# Task objective
Copy out every line of the entries below, from the first line down to and including the line that contains "scientific name: Pulmonaria obscura", with each line reproduced verbatim.

# Data provided
::::::

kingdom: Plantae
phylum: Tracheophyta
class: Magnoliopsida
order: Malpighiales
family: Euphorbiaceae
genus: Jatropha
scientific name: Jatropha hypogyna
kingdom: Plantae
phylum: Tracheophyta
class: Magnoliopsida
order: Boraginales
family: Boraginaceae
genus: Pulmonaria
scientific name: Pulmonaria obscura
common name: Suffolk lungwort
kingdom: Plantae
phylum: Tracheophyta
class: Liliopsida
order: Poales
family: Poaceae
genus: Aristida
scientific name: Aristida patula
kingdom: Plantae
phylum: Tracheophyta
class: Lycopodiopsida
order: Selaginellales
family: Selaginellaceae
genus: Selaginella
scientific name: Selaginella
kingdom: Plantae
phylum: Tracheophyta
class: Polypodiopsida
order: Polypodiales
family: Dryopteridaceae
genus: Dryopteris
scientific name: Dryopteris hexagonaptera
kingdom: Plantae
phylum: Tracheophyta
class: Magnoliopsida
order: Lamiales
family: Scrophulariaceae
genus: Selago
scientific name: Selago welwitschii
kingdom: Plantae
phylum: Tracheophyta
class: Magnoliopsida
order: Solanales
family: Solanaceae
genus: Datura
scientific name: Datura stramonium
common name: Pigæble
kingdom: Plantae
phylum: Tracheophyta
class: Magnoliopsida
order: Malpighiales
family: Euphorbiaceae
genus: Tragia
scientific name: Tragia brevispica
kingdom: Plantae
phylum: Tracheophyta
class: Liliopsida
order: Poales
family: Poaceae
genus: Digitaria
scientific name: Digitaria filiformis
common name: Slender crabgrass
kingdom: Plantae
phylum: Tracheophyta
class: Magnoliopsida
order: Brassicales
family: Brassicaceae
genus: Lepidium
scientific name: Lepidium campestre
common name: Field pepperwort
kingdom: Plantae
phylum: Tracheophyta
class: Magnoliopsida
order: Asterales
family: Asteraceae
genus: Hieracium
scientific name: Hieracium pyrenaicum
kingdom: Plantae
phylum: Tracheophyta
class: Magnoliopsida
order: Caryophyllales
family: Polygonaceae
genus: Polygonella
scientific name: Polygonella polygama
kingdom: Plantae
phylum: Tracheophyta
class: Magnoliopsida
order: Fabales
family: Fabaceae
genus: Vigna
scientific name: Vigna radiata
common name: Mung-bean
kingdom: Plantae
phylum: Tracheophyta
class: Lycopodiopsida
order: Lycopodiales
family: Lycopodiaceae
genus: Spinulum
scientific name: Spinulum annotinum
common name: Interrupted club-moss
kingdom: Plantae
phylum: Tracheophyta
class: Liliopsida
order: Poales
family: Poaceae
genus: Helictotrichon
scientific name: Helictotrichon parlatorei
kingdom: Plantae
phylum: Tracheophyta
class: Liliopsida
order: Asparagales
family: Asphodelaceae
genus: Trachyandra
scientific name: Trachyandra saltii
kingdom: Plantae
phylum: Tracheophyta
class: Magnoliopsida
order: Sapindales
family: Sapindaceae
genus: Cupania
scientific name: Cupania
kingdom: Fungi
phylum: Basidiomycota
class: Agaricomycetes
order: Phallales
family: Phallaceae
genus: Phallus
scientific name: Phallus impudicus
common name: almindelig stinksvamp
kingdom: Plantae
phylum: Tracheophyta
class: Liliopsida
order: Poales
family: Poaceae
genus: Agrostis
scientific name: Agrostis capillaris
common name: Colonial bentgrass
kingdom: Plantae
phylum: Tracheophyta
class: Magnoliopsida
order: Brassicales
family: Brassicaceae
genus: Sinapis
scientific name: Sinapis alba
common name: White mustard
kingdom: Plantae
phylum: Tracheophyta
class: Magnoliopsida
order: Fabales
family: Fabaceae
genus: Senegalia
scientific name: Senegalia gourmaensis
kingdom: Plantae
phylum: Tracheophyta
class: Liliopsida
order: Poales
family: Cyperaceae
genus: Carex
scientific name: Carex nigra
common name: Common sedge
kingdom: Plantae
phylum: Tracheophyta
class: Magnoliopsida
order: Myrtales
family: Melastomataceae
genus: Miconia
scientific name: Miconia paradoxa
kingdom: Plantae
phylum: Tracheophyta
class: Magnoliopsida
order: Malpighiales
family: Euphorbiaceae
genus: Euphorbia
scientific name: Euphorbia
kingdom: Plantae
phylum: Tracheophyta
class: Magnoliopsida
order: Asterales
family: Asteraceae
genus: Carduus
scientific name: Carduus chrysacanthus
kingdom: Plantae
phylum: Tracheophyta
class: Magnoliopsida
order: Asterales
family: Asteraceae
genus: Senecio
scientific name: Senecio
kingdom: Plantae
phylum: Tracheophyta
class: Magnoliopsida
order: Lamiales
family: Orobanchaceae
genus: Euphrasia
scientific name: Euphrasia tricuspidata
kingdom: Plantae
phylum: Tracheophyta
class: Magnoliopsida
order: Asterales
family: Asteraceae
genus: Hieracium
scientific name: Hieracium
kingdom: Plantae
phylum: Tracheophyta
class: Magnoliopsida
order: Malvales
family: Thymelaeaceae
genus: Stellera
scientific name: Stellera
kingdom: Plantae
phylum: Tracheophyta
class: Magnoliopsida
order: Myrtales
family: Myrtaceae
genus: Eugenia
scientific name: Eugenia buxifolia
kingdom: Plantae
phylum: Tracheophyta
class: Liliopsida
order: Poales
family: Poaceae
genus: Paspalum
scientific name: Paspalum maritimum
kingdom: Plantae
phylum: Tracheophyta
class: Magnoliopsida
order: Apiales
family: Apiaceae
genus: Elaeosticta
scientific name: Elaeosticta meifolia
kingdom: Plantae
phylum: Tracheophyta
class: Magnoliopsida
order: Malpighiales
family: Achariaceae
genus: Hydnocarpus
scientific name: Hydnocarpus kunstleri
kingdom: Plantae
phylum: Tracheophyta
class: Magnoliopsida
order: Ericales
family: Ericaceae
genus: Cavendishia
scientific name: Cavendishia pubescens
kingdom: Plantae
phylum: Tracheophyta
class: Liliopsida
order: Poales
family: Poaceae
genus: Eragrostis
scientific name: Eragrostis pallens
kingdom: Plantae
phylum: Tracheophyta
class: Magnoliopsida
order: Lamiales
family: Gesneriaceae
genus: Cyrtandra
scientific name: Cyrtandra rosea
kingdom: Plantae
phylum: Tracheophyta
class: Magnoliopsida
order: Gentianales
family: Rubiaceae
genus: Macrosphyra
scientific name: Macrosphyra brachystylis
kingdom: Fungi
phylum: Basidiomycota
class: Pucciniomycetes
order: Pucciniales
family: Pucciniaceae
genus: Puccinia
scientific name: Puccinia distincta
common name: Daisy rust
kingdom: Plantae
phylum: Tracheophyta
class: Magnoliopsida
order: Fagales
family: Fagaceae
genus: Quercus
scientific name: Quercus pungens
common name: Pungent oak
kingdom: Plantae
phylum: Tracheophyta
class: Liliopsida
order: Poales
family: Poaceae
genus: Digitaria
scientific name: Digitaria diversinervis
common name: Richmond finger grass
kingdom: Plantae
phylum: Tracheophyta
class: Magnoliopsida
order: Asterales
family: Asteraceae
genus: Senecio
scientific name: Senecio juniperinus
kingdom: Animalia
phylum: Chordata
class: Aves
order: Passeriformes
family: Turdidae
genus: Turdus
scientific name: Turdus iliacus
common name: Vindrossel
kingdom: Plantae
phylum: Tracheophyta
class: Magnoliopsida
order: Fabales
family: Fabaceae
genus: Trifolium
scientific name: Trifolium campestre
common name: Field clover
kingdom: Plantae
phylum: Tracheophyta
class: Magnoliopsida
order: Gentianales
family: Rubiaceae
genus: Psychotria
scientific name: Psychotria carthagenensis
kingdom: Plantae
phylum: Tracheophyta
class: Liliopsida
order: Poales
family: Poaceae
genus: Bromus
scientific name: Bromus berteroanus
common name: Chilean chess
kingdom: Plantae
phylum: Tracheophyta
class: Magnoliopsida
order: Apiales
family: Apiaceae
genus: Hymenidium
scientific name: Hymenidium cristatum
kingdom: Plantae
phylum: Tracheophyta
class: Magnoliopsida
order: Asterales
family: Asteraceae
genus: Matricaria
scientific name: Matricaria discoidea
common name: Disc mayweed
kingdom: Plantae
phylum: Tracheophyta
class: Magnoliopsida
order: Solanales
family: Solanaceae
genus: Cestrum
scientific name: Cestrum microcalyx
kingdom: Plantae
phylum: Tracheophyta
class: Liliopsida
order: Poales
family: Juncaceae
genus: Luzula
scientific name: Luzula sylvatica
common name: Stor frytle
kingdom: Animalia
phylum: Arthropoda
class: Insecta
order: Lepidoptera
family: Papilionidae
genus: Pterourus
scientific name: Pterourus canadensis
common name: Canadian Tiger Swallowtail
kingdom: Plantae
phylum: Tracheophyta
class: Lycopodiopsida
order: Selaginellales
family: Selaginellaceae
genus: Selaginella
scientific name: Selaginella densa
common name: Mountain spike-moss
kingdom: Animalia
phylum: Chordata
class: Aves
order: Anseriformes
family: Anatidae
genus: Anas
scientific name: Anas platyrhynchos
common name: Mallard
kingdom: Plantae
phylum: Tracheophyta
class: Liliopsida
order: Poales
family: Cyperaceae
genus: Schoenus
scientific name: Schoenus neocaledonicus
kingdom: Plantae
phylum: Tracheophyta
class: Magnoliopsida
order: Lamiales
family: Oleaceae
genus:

::::::

# Worked solution
kingdom: Plantae
phylum: Tracheophyta
class: Magnoliopsida
order: Malpighiales
family: Euphorbiaceae
genus: Jatropha
scientific name: Jatropha hypogyna
kingdom: Plantae
phylum: Tracheophyta
class: Magnoliopsida
order: Boraginales
family: Boraginaceae
genus: Pulmonaria
scientific name: Pulmonaria obscura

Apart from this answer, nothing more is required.